De rechtbank is, gelet op het voorgaande, van oordeel dat verdachte door de afwijzing van het verzoek om [getuige4] , [getuige5] , [getuige7] en [getuige8] als getuigen te horen redelijkerwijs niet in zijn verdediging wordt geschaad, omdat de punten waarover de
getuigen kunnen verklaren, in redelijkheid niet van belang kunnen zijn voor enige in de strafzaak van verdachte te nemen beslissing dan wel redelijkerwijze moet worden uitgesloten dat die getuigen iets over bedoelde punten zou kunnen verklaren.
Zie:
Hoge Raad 1 juli 2014,
ECLI:NL:HR:2014:1496,
NJ 2014/441
Hoge Raad 4 juli 2017,
ECLI:NL:HR:2017:1219
Ten aanzien van de opmerking van de raadsman van verdachte over de adresgegevens van de getuigen:
De rechter-commissaris heeft geoordeeld dat het aan de verdediging is om de adresgegevens van de getuigen op te geven, bij gebreke waarvan ze niet gehoord kunnen worden. De rechtbank is, met de raadsman, van oordeel dat eerst onderzocht moet worden, eventueel met behulp van de opsporingsinstanties, waar de getuigen zich bevinden alvorens tot het oordeel kan worden overgegaan dat de getuigen niet kunnen worden gehoord.

7.De beslissing

De rechtbank komt tot de volgende beslissing.
De rechtbank verklaart
het bezwaarschrift gegrond met betrekking tot het verzoek tot het horen van getuigen 1 en 6:
  • [getuige1] , geboren op [geboortedatum] te [geboorteplaats] ;
  • [getuige6] .
De rechtbank beveelt dat de rechter-commissaris, belast met de behandeling van strafzaken in deze rechtbank, als getuige voornoemde personen zal horen.

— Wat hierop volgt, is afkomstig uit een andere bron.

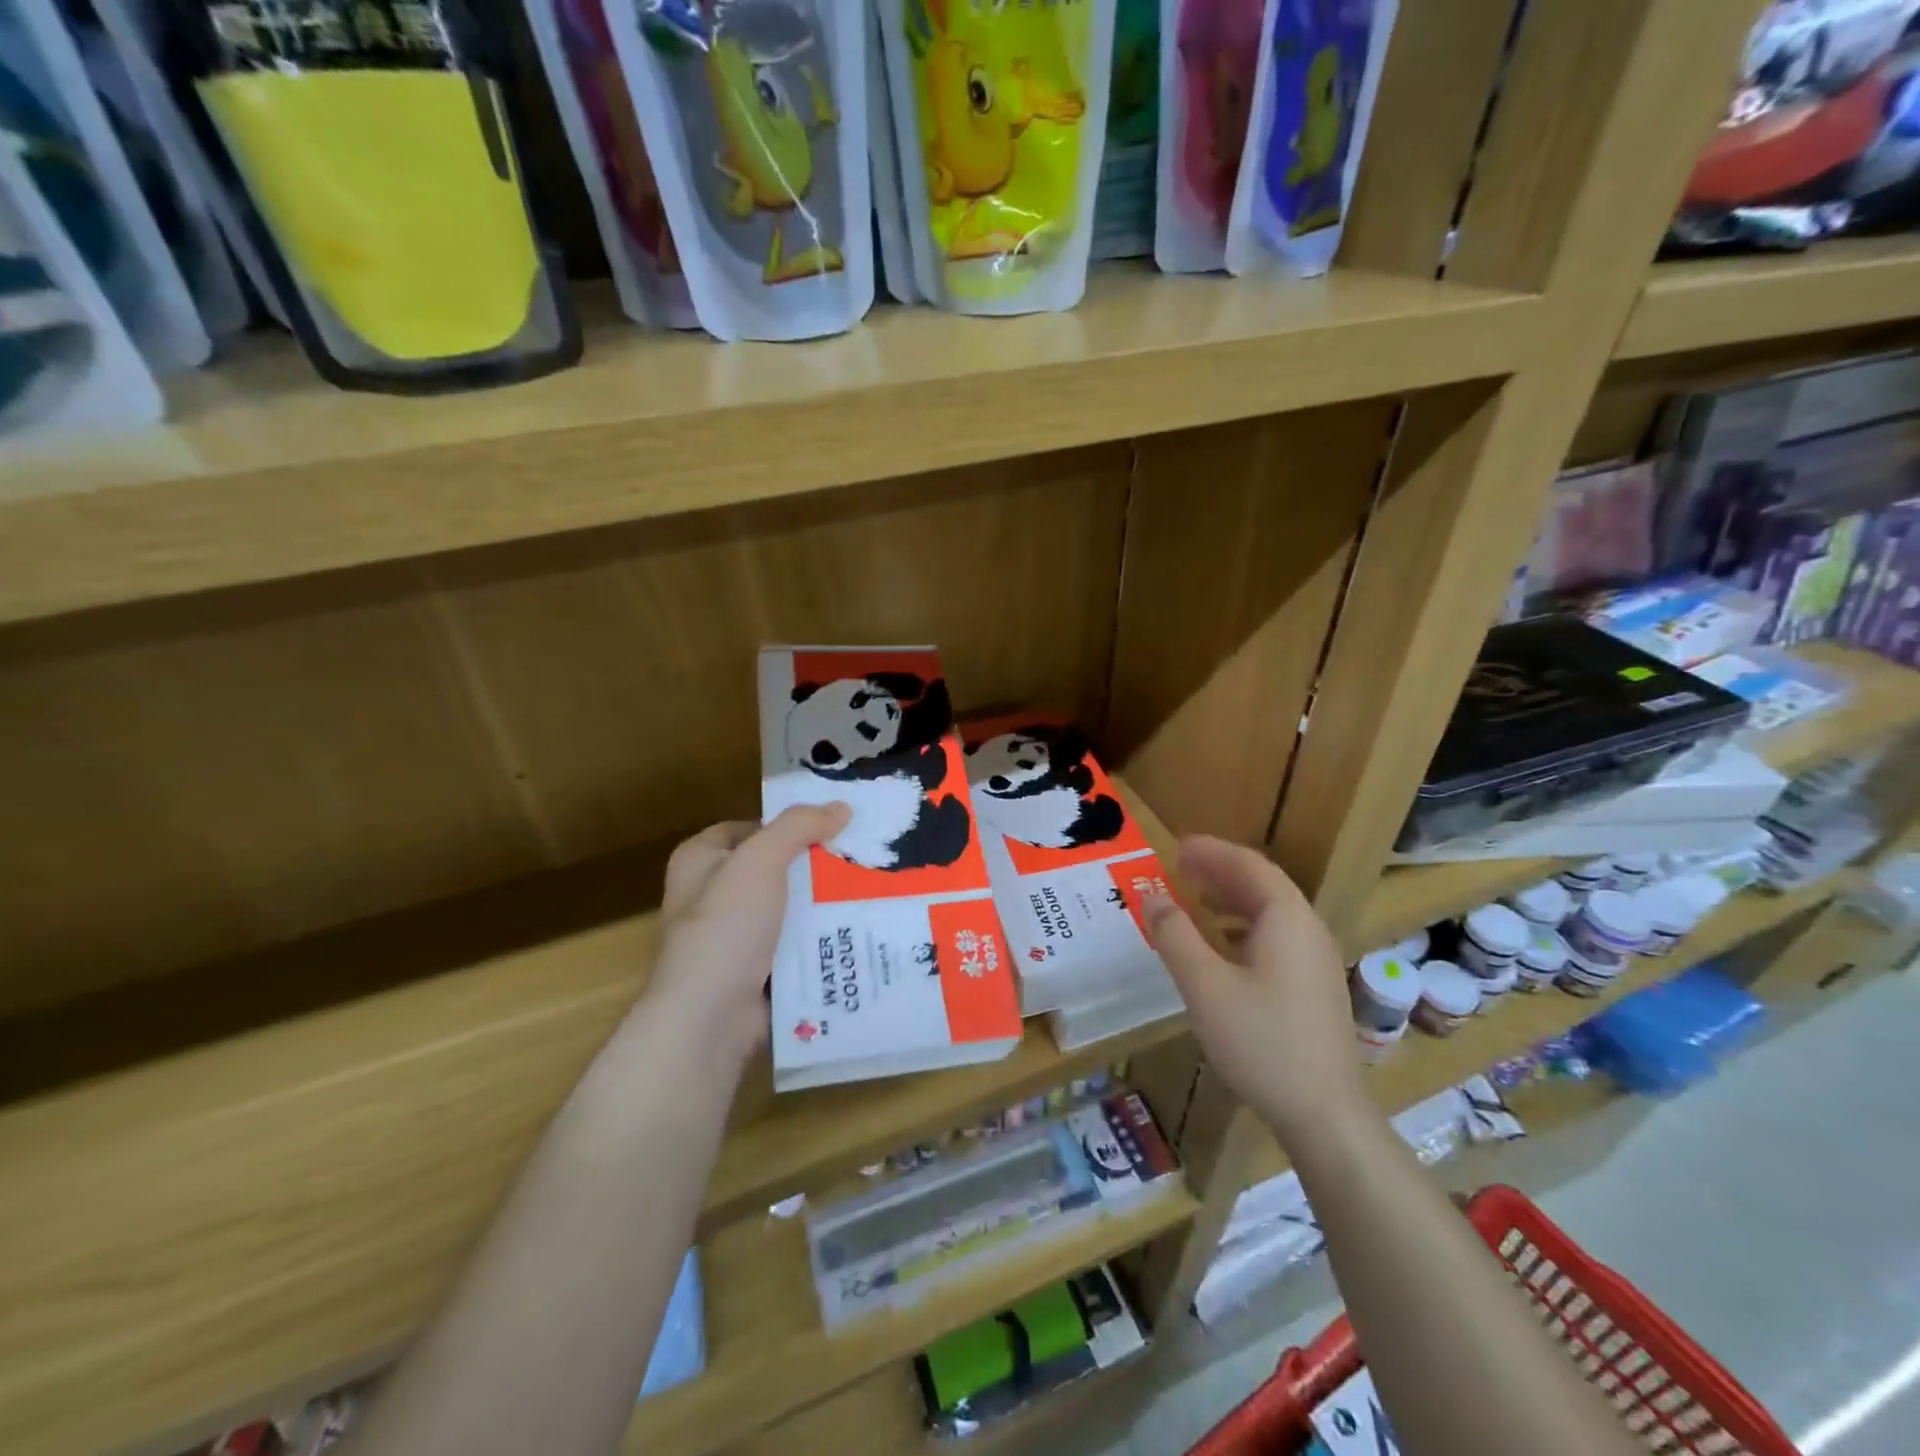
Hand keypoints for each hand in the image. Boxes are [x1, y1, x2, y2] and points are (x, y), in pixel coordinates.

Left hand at [644, 804, 850, 1068]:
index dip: (786, 824)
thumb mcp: (760, 860)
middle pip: (774, 867)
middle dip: (814, 864)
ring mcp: (734, 937)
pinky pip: (795, 945)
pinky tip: (858, 930)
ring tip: (872, 890)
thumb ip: (799, 826)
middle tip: (862, 857)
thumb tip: (841, 807)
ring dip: (823, 904)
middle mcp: (712, 895)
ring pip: (789, 908)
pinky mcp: (756, 971)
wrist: (710, 1018)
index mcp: (700, 861)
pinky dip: (821, 940)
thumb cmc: (725, 927)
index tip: (832, 825)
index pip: (749, 827)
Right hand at [1144, 836, 1366, 1145]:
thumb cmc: (1261, 1041)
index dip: (1212, 851)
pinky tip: (1221, 947)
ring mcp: (1317, 961)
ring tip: (1195, 899)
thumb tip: (1152, 897)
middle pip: (1263, 885)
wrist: (1324, 1113)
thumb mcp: (1205, 986)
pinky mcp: (1315, 987)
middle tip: (1180, 867)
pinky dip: (1243, 926)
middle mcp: (1308, 930)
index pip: (1249, 866)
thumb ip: (1175, 935)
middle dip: (1220, 871)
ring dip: (1231, 898)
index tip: (1177, 846)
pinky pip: (1277, 937)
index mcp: (1287, 919)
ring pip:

De rechtbank verklaart het bezwaarschrift voor het overige ongegrond.
Deze beslissing is op 20 november 2020 in raadkamer gegeven door
mr. R.A. Overbosch, voorzitter,
mrs. J. Thomas en W.M.C. van den Berg, rechters,
in tegenwoordigheid van mr. C.T. St Rose, griffier.
Tegen deze beslissing staat geen rechtsmiddel open.